Seguimos juntas até o fim da gestação. Fui ponto a ponto chorando e entendendo meus processos que tinham ficado para trás sem elaboração e sem entendimento. Tudo aquilo que fica para trás sem resposta vai virando entulho emocional. O peso e o preço que pagamos por isso é a conta da farmácia mais tarde. Fui entendendo, então, como funcionava minha alma, minha mente e meu corpo. Tendo coragem de responder com atenção a todos os acontecimentos da minha vida. Para não deixar mais nada passar, não empurrar mais nada pra baixo do pano. Todas essas terapias me ensinaram que eu não posso deixar para amanhã o que precisa ser feito agora. Nunca. Esse é o aprendizado.

Com a gravidez e o corte da cesárea, uma morte de quem eu era se processou em mim – como eu havia mencionado para você no texto da coluna anterior. Toda a Petria que foi gestada durante os nove meses também nasceu com a Yael. Doeu. E eu chorei. Mas eu chorava também de alegria. Porque sabia que começava uma vida verdadeiramente nova. Era isso o que eu buscava. Era isso o que eu sempre busquei. Um porto seguro dentro de mim mesma, sem história, passado a limpo.

Conto tudo isso para dizer para você que meu caminho espiritual foi e continua sendo um norte em minha vida. Mas é algo mais calcado no real. É a busca por uma ética do ser, por um exercício constante de estar atenta e presente. Meus Budas e meu mapa astral são apenas alegorias estéticas que me lembram de algo muito mais importante: a busca por essa presença. Me conhecer em minhas qualidades e meus medos foi a ferramenta mais poderosa para eu me sentir mais forte, feliz e corajosa para encarar a vida. Não importa o Buda, o que importa é a prática dessa atenção todos os dias.

Era esse o caminho que eu precisava percorrer para poder ensinar aos meus filhos a única espiritualidade que acredito ser possível hoje: a harmonização dos nossos corpos para podermos viver a realidade com o máximo de potência e atenção no presente. Isso traz mais felicidade, mais devoção, mais resultados profissionais positivos, mais harmonia nas relações. Porque a gente descobre que, na verdade, tudo é espiritual. A vida já é misteriosa o bastante. E eu… eu não preciso ir para nenhum lugar que não seja aqui, agora, na coragem para viver o que o presente exige de mim.

Petria Chaves
petriachaves@gmail.com
3 Comentários
  • Ilze Maeda
    Postado às: 07:21h, 01 maio Responder

    Amei! Parabéns pela coluna, parabéns principalmente pelo conhecimento.
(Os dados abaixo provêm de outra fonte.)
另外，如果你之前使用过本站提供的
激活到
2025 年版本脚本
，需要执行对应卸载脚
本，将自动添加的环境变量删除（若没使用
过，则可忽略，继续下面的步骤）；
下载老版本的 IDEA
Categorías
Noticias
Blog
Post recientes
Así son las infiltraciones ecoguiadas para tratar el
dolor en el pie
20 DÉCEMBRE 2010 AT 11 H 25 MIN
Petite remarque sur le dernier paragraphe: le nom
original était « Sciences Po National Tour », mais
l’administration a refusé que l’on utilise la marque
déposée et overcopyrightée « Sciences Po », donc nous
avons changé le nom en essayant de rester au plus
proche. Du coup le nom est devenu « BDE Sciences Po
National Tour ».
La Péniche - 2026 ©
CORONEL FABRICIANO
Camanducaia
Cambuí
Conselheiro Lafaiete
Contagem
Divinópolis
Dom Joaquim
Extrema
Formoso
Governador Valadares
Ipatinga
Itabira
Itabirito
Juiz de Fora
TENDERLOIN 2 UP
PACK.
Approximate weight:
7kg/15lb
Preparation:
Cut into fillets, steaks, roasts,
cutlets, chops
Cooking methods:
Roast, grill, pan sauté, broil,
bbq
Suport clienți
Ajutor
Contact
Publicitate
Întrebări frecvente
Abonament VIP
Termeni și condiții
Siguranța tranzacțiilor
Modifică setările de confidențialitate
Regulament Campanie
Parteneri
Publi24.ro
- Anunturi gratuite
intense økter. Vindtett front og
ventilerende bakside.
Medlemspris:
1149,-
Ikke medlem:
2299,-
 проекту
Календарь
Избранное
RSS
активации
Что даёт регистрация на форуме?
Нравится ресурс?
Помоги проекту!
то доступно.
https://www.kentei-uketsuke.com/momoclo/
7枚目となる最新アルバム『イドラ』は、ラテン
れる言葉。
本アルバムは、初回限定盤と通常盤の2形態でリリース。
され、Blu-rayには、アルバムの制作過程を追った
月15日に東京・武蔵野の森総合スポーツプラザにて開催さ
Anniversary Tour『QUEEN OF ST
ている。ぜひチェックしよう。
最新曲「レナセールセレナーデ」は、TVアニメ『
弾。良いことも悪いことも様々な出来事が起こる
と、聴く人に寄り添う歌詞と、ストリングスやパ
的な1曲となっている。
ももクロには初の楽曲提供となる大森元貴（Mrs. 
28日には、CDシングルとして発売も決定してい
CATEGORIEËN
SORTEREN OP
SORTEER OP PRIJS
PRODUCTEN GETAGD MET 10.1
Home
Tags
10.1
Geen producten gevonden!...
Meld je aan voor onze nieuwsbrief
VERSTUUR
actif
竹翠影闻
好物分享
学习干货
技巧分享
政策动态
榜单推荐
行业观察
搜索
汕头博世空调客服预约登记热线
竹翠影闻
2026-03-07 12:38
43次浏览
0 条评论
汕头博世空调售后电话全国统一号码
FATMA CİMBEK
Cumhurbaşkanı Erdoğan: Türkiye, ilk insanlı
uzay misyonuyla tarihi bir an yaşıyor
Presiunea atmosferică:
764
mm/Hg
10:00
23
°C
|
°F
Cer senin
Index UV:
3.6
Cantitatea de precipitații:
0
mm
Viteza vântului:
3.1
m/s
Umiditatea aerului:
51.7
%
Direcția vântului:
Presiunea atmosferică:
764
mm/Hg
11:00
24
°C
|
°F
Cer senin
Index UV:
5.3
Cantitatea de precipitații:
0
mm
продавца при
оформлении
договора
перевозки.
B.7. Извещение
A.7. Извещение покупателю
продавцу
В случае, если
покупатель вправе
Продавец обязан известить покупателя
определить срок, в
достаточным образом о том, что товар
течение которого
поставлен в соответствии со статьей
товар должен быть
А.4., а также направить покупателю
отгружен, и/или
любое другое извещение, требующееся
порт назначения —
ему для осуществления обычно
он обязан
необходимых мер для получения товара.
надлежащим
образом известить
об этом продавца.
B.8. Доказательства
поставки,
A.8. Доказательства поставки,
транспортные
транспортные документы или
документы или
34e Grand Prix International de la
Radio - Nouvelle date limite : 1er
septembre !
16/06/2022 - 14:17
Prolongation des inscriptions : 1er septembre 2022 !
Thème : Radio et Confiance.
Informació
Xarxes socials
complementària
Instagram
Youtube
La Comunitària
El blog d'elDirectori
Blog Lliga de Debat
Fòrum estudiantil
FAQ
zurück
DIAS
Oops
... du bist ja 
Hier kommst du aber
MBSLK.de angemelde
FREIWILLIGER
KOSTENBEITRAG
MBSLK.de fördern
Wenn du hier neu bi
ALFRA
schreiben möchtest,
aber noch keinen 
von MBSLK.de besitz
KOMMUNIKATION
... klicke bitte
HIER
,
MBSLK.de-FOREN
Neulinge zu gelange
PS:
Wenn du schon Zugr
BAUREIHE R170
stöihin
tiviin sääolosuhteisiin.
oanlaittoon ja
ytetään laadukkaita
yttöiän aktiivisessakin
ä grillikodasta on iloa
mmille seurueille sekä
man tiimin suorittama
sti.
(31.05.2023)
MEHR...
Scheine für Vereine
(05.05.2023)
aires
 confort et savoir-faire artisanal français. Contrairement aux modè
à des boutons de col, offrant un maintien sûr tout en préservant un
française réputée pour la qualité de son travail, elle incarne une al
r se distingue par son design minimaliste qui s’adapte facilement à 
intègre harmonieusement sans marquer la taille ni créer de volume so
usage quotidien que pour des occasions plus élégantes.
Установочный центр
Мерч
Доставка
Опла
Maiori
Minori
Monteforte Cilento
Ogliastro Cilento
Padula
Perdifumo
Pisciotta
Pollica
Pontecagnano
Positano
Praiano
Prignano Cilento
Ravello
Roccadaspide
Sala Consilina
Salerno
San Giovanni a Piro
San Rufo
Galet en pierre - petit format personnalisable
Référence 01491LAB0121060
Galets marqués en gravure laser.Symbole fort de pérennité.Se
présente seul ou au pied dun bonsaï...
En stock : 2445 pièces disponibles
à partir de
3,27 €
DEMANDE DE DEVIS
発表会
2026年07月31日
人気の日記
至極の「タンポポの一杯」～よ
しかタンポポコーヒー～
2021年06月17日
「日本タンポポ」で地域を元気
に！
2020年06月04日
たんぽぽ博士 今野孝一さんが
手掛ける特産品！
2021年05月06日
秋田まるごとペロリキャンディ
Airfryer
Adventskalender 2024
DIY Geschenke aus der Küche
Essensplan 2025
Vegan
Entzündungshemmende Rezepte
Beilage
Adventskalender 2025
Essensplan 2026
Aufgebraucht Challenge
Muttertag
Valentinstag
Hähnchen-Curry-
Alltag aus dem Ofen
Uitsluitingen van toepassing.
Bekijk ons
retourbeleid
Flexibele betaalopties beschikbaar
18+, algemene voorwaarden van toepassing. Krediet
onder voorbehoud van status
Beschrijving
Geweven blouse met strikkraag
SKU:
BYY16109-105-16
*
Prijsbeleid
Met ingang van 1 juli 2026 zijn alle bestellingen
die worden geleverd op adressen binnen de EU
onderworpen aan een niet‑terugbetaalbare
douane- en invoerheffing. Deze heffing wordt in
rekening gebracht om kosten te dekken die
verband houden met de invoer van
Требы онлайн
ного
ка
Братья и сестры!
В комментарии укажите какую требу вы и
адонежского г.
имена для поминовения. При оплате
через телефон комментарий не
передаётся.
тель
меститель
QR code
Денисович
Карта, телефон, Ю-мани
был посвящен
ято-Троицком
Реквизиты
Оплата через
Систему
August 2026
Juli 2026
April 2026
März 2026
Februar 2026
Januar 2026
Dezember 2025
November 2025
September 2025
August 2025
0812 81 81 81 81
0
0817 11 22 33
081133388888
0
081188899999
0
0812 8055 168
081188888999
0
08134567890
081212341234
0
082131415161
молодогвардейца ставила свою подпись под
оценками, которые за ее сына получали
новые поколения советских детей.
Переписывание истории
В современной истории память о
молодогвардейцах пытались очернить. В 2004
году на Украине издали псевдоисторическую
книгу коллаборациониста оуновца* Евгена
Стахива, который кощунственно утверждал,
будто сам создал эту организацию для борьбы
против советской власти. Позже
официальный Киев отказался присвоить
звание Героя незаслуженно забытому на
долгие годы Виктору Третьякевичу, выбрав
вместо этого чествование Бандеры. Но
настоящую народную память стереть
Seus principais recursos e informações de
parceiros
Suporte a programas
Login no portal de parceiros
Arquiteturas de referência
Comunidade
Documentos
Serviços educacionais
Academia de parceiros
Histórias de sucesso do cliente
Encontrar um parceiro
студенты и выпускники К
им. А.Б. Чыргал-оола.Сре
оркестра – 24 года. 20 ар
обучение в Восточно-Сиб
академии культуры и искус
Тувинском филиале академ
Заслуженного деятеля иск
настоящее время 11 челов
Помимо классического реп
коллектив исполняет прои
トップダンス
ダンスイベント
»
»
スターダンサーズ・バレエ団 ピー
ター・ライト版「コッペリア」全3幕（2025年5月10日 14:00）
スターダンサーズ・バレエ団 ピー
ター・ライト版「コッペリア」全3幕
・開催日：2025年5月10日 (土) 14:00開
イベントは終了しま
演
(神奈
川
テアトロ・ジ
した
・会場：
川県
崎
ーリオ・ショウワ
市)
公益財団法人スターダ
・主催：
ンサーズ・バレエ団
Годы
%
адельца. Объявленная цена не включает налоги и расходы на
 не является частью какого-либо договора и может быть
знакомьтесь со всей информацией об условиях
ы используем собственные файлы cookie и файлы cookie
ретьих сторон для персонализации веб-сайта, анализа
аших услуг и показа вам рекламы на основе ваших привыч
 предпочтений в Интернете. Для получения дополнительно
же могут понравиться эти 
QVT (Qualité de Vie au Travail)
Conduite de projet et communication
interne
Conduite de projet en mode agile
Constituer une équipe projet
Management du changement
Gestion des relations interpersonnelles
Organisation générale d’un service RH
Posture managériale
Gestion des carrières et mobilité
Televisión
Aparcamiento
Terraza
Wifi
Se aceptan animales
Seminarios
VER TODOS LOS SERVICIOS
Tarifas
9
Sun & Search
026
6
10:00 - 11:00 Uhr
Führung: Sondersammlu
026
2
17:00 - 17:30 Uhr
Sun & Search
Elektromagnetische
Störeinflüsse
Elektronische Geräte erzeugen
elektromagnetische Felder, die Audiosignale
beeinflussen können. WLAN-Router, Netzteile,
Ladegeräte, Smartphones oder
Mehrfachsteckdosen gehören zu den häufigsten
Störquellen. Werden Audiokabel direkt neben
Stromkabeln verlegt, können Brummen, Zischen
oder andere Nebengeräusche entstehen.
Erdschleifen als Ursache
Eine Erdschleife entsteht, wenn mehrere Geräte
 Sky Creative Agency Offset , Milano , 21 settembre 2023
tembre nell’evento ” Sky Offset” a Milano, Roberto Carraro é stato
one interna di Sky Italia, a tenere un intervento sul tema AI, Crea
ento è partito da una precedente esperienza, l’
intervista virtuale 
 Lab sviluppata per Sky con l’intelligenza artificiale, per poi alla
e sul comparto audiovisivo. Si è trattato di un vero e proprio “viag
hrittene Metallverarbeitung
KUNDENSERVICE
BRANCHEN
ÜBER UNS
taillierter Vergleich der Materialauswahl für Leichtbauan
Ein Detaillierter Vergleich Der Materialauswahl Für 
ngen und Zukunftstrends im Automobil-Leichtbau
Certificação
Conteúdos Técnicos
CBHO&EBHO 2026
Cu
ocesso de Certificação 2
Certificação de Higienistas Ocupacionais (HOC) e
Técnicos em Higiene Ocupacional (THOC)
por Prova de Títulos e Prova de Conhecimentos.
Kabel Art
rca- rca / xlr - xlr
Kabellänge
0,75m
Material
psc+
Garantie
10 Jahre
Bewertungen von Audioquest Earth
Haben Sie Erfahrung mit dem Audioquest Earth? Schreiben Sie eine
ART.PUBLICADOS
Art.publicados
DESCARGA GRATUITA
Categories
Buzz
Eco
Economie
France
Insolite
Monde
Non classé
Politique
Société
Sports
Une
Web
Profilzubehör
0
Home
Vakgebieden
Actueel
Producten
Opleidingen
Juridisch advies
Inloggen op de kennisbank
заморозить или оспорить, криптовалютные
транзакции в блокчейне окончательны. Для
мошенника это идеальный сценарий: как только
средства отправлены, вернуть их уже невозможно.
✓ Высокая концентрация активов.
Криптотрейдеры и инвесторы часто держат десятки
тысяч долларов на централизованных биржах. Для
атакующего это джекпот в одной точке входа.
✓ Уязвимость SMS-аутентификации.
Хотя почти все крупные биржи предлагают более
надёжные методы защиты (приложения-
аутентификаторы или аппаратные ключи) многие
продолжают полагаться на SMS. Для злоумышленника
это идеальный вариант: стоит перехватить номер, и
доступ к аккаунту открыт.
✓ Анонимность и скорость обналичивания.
O bom carácter, o eu de si mesmo sendo vivido em plenitude. Isso sim é espiritualidade. Religioes, filosofias são apenas um meio para tal fim. O único fim importante da vida. Beijo grande. Aguardo ansiosa a próxima!

  • Isaura Ferreira
    Postado às: 22:32h, 01 maio Responder

    É bastante complexo. Você considera que são muitos conflitos internos ou com o mundo exterior? Quando você se deu conta da necessidade dessa busca?

    • Petria Chaves
      Postado às: 12:59h, 17 maio Responder

      desde sempre me dei conta disso. acho que os conflitos externos só refletem os internos. o mundo é assim pq eu sou assim.